The BDS movement explicitly equates the Jewish state with apartheid-era South Africa.
The campaign was started in 2005 by 171 Palestinian non-governmental organisations as a form of “non-violent punitive measures” against Israel until it “complies with the precepts of international law”.
The BDS campaign has included protests outside the Max Brenner chain of coffee shops, which are Israeli-owned.
The boycott was led in Australia by Greens council members in Sydney’s inner-west, including former Marrickville mayor Fiona Byrne, whose council voted to support the boycott in 2010. It was dropped after widespread criticism from the federal and state governments, business leaders and the Jewish community.
In 2003 the awarding of the Sydney Peace Prize to Dr Ashrawi provoked fierce debate and protests, arising from her role as a Palestinian spokesperson in the Israeli-Palestinian conflict. Israeli hard-liners loathe Dr Ashrawi, branding her a propagandist and an apologist for terrorism.
Professor Avnon – who has written on moving beyond the Jewish-Palestinian divide to develop a new sense of citizenship in Israel – said of the centre’s decision: “I find it ironic that you promote a policy of boycott that does not distinguish one individual from another. It is ironic because, like myself, many (probably most) intellectuals and scholars in relevant fields are doing our best to effect change in Israeli political culture. We pay prices for going against the institutional grain. And then we turn around and meet such a ‘blind to the person’ policy.”
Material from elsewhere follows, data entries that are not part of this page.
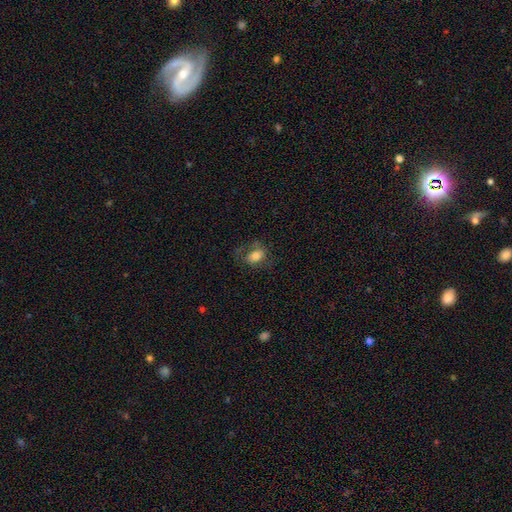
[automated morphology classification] smooth-or-featured: smooth: 71% | featured or disk: 18% | star or artifact: 10%
  how-rounded: in between: 75% | round: 24% | cigar-shaped: 2%
  merging: none: 56% | minor disturbance: 22% | major disturbance: 19% | merger: 2%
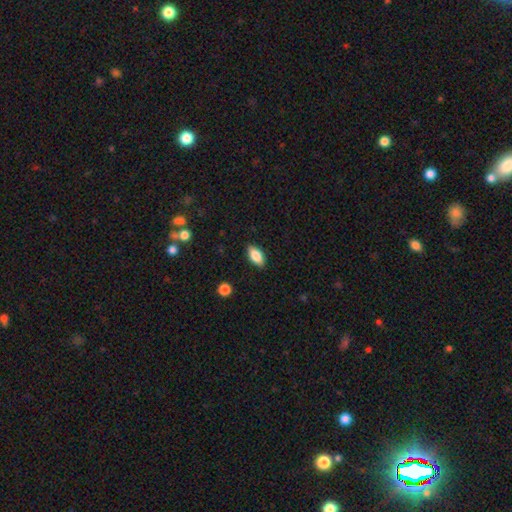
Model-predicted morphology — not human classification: This appears to be a smooth galaxy with no disk features (80%) that is in between round and cigar-shaped (88%). Merging: none (87%).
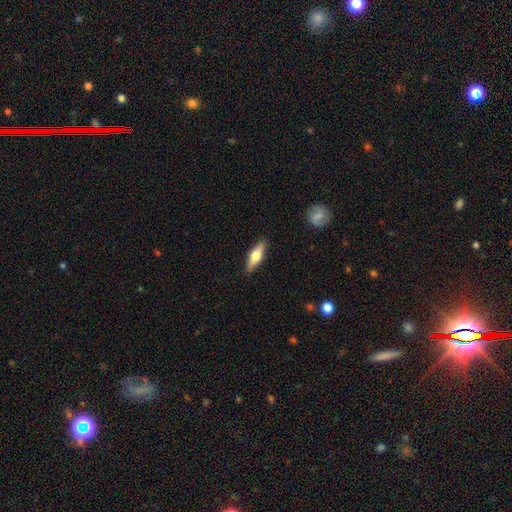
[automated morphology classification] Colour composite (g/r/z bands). It shows a smooth galaxy with no disk features (54%) that is cigar-shaped (51%). Merging: none (89%).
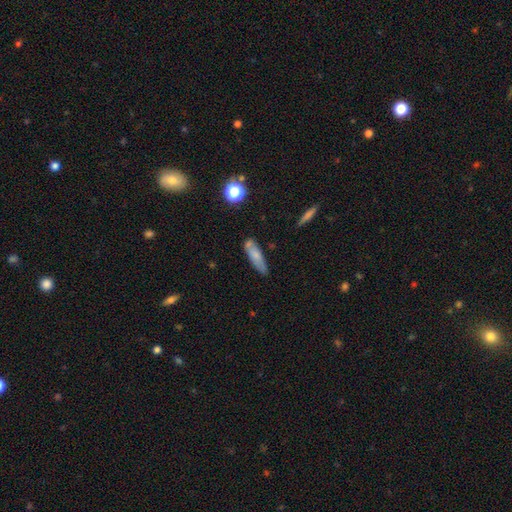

Professor Avnon continued: “One common tendency that must be changed if we ever want to live sane lives is to debunk categorical and stereotypical thinking when dealing with human beings.” He received no response from Associate Professor Lynch.
University of Sydney vice-chancellor Michael Spence rejected a call from Associate Professor Lynch in 2009 to cut links with the Hebrew University and a second Israeli institution, the Technion, in the city of Haifa. “I do not consider it appropriate for the university to boycott academic institutions in a country with which Australia has diplomatic relations,” he wrote in response at the time.
A spokesman for Dr Spence said his position had not changed.
The spokesman said Associate Professor Lynch was “entitled to express a public opinion where it falls under his area of expertise”, but added, “on this particular matter he does not speak for the school, the faculty or for the university”.
The Australian was unable to contact Associate Professor Lynch yesterday.
Professor Avnon said he had received “heart-warming, collegial and positive responses” from other staff at Sydney University. “I look forward to associating with them and learning from and through them about Australia’s policies in civic education and other issues,” he said.